In hindsight, then, it’s no mystery why this choral practice created a superspreader event, as did many similar situations around the world.  It as if nearly every first-world country had at least one major church-based super-spreader event, e.g. Post #679).

You can extend that to any situation with crowds and loud talking.  Plausibly, this is why going to a bar seems to have been the most dangerous activity possible for spread of COVID-19, and why bars were always the first sites to be shut down when COVID-19 restrictions were in place.  Followed by indoor dining.  As it turns out, sipping a drink and talking loudly is just about the worst thing you can do in terms of aerosol emissions (Post #723).

If talking loudly increases aerosol emissions (Post #585), and singing does the same, it should come as no great shock that breathing heavily likely increases aerosol emissions as well.  This is probably why many lists rated “working out at a gym” as a relatively high-risk activity during the pandemic (Post #811).

Based on reporting in yesterday’s NY Times, research now shows definitively just how much intense aerobic exercise increases aerosol emissions.  This research, published in the Proceedings of the National Academies of Science,found the aerosol emissions increased well over 100-fold at maximal exercise rate, compared to emissions at rest.  My recollection is that this is modestly higher than was found for singing or coughing.  Thus, I believe that working out at your maximum aerobic capacity — breathing as hard as you can breathe — increases your aerosol emissions more than any other activity measured so far.  The upshot is that high-intensity indoor group exercise is likely among the most dangerous activities for spread of COVID-19. 

The research explicitly notes that emissions during intense exercise are far higher than emissions during loud speech.  For a given density (persons per square yard), and given level of ventilation, from the standpoint of COVID-19 transmission, you’re safer in a bar than in an aerobics class.
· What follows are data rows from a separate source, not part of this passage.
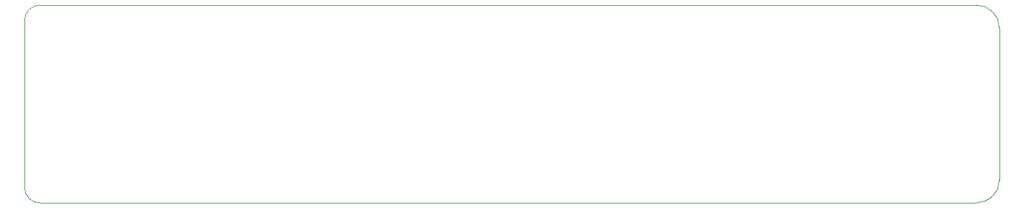
<source format=gbr>
G04 #@! TF.GenerationSoftware,KiCad,Pcbnew,(5.1.10)-1*
G04 #@! TF.CreationDate,2021-11-24T09:21:36-08:00*
G04 #@! TF.ProjectId,UsbSourceMeasureTest,55736253-6f75-4726-9365-4d6561737572,rev?*
G04 #@! TF.SameCoordinates,Original*
G04 #@! TF.FileFunction,Profile,NP*
%FSLAX46Y46*%
G04 Gerber Fmt 4.6, Leading zero omitted, Abs format (unit mm)*
G04 Created by KiCad (PCBNEW (5.1.10)-1) date 2021-11-24 09:21:36*
%MOMM*%
%LPD*%
G01*
G04 APERTURE LIST*
G04 #@! TA.AperFunction,Profile*
%ADD10C,0.050000*%
G04 #@! TD*
G04 APERTURE END LIST*
D10*
X99000000Y-25000000D02*
G75*
G02*
X101000000Y-23000000I2000000J0D01*
G01*
X101000000Y-49000000D02*
G75*
G02*
X99000000Y-47000000I0J2000000D01*
G01*
X227000000Y-46000000D02*
G75*
G02*
X224000000Y-49000000I-3000000J0D01*
G01*
X224000000Y-23000000D02*
G75*
G02*
X227000000Y-26000000I0J-3000000D01*
G01*
X227000000Y-46000000D02*
X227000000Y-26000000D01*
X101000000Y-49000000D02*
X224000000Y-49000000D01*
X99000000Y-25000000D02*
X99000000Y-47000000D01*
X224000000Y-23000000D02*
X101000000Y-23000000D01*
M02*

</source>
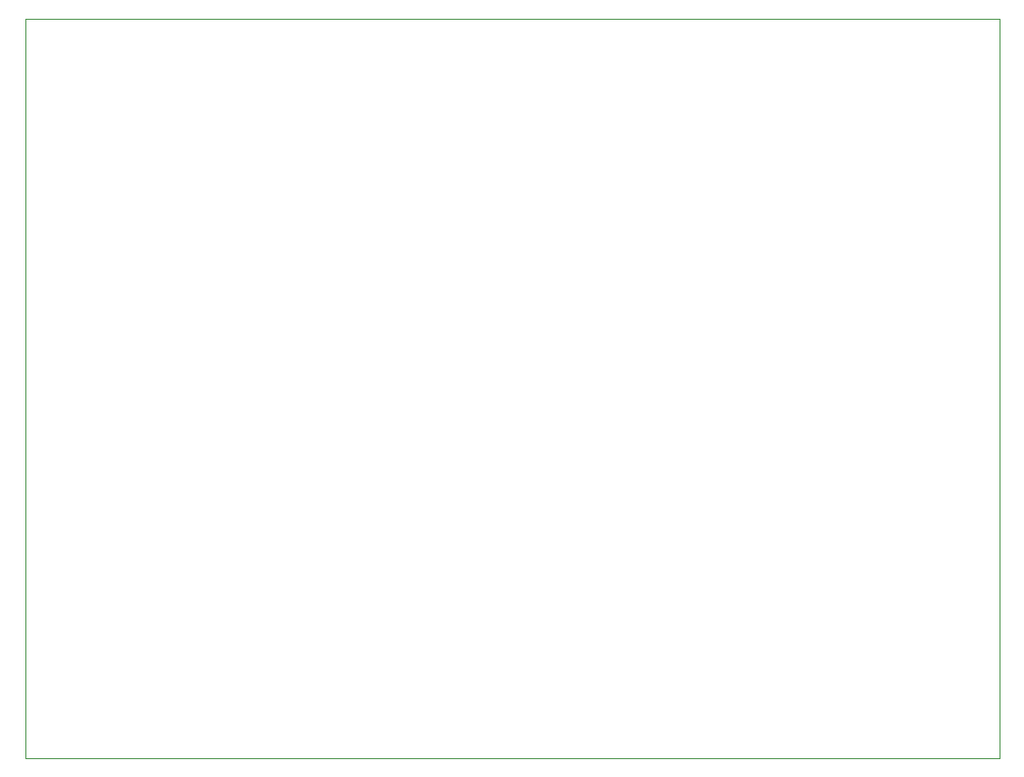
<source format=gbr>
G04 (created by PCBNEW (2013-08-24 BZR 4298)-stable) date Fri 11 Oct 2013 09:56:01 PM PDT*
%MOIN*%
G04 Gerber Fmt 3.4, Leading zero omitted, Abs format*
%FSLAX34Y34*%
G01*
G70*
G90*
G04 APERTURE LIST*
%ADD10C,0.005906*%
%ADD11C,0.003937*%
G04 APERTURE END LIST*
G54D10*
G54D11*
X47500Y-25196D02*
X13000Y-25196D01*
X47500Y-51400D02*
X47500Y-25196D01*
X13000Y-51400D02*
X47500Y-51400D01*
X13000Y-25196D02*
X13000Y-51400D01*
M02*

</source>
The article shows that the biggest increase occurs when you push really hard.  Moderate aerobic exercise pushes up aerosols somewhat.  But the big increase occurs when you are pushing yourself as hard as you can.  More-or-less, emissions are a function of how hard you breathe.  And, interestingly, trained athletes — with higher aerobic capacity — are capable of emitting more aerosols.
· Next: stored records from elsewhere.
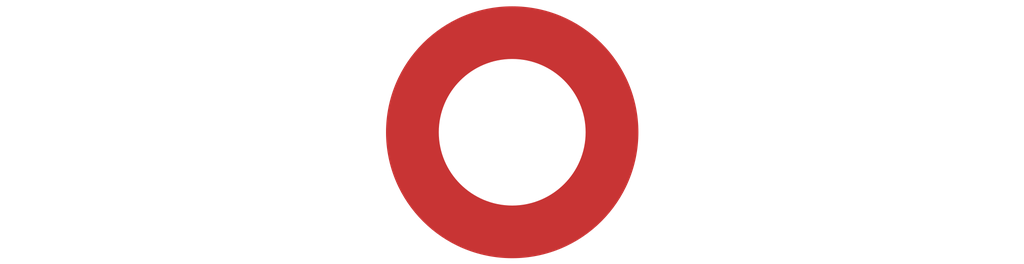
<source format=kicad_pcb>
(kicad_pcb (version 20240108) (generator pcbnew)

  (general
    (thickness 1.6)
  )

  (paper "A4")
  (layers
    (0 "F.Cu" signal)
    (31 "B.Cu" signal)
    (32 "B.Adhes" user "B.Adhesive")
    (33 "F.Adhes" user "F.Adhesive")
    (34 "B.Paste" user)
    (35 "F.Paste" user)
    (36 "B.SilkS" user "B.Silkscreen")
    (37 "F.SilkS" user "F.Silkscreen")
    (38 "B.Mask" user)
    (39 "F.Mask" user)
    (40 "Dwgs.User" user "User.Drawings")
    (41 "Cmts.User" user "User.Comments")
    (42 "Eco1.User" user "User.Eco1")
    (43 "Eco2.User" user "User.Eco2")
    (44 "Edge.Cuts" user)
    (45 "Margin" user)
    (46 "B.CrtYd" user "B.Courtyard")
    (47 "F.CrtYd" user "F.Courtyard")
    (48 "B.Fab" user)
    (49 "F.Fab" user)
    (50 "User.1" user)
    (51 "User.2" user)
    (52 "User.3" user)
    (53 "User.4" user)
    (54 "User.5" user)
    (55 "User.6" user)
    (56 "User.7" user)
    (57 "User.8" user)
    (58 "User.9" user)
  )

  (setup
    (pad_to_mask_clearance 0)
    (pcbplotparams
      (layerselection 0x00010fc_ffffffff)
      (plot_on_all_layers_selection 0x0000000_00000000)
      (disableapertmacros false)
      (usegerberextensions false)
      (usegerberattributes false)
      (usegerberadvancedattributes false)
      (creategerberjobfile false)
      (dashed_line_dash_ratio 12.000000)
      (dashed_line_gap_ratio 3.000000)
      (svgprecision 4)
      (plotframeref false)
      (viasonmask false)
      (mode 1)
      (useauxorigin false)
      (hpglpennumber 1)
      (hpglpenspeed 20)
      (hpglpendiameter 15.000000)
      (dxfpolygonmode false)
      (dxfimperialunits false)
      (dxfusepcbnewfont false)
      (psnegative false)
      (psa4output false)
      (plotreference false)
      (plotvalue false)
      (plotinvisibletext false)
      (sketchpadsonfab false)
      (subtractmaskfromsilk false)
      (outputformat 1)
      (mirror false)
      (drillshape 1)
      (scaleselection 1)
      (outputdirectory "")
    )
  )

  (net 0 "")

  (footprint "MountingHole_6.4mm_M6_DIN965_Pad_TopOnly" (layer "F.Cu") (at 0 0))

)

</source>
Source:  Adapted from “Aerosol particle emission increases exponentially above moderate exercise intensity resulting in superemission during maximal exercise”, Benedikt Mutsch, Marie Heiber , Felix Grätz , Rainer Hain et al, PNAS May 23, 2022m https://doi.org/10.1073/pnas.2202521119

There’s a clear policy implication here for Virginia and likely many other states.  When mask mandates were imposed for indoor public spaces, Virginia made an exception for individuals using cardio equipment in a gym.  In the gym my wife and I (used to, and maybe will again) use, you had to wear a mask walking around, using the weights, and so on.  But you did not have to wear one while using the cardiovascular equipment or otherwise engaging in intense aerobic exercise.  (Though, to be clear, I continued to wear one in that situation for my own protection, because breathing deeply is also the best way to inhale aerosolized virus directly to the locations where it can take hold most effectively.)

Based on this research, that’s entirely backwards.  It’s the people using the cardio equipment that pose the greatest threat to others, and for whom mandatory masking would generate the greatest public health benefit per person.

Given that we’ve all put this behind us, I don’t expect to see any changes in policy.  But if — as many expect — we have a winter COVID-19 wave, this research provides a reason for the cautious among you to skip the indoor aerobics when case counts are up.  A room full of people breathing heavily from intense cardio exercise is probably not a room you want to be in during an airborne pandemic.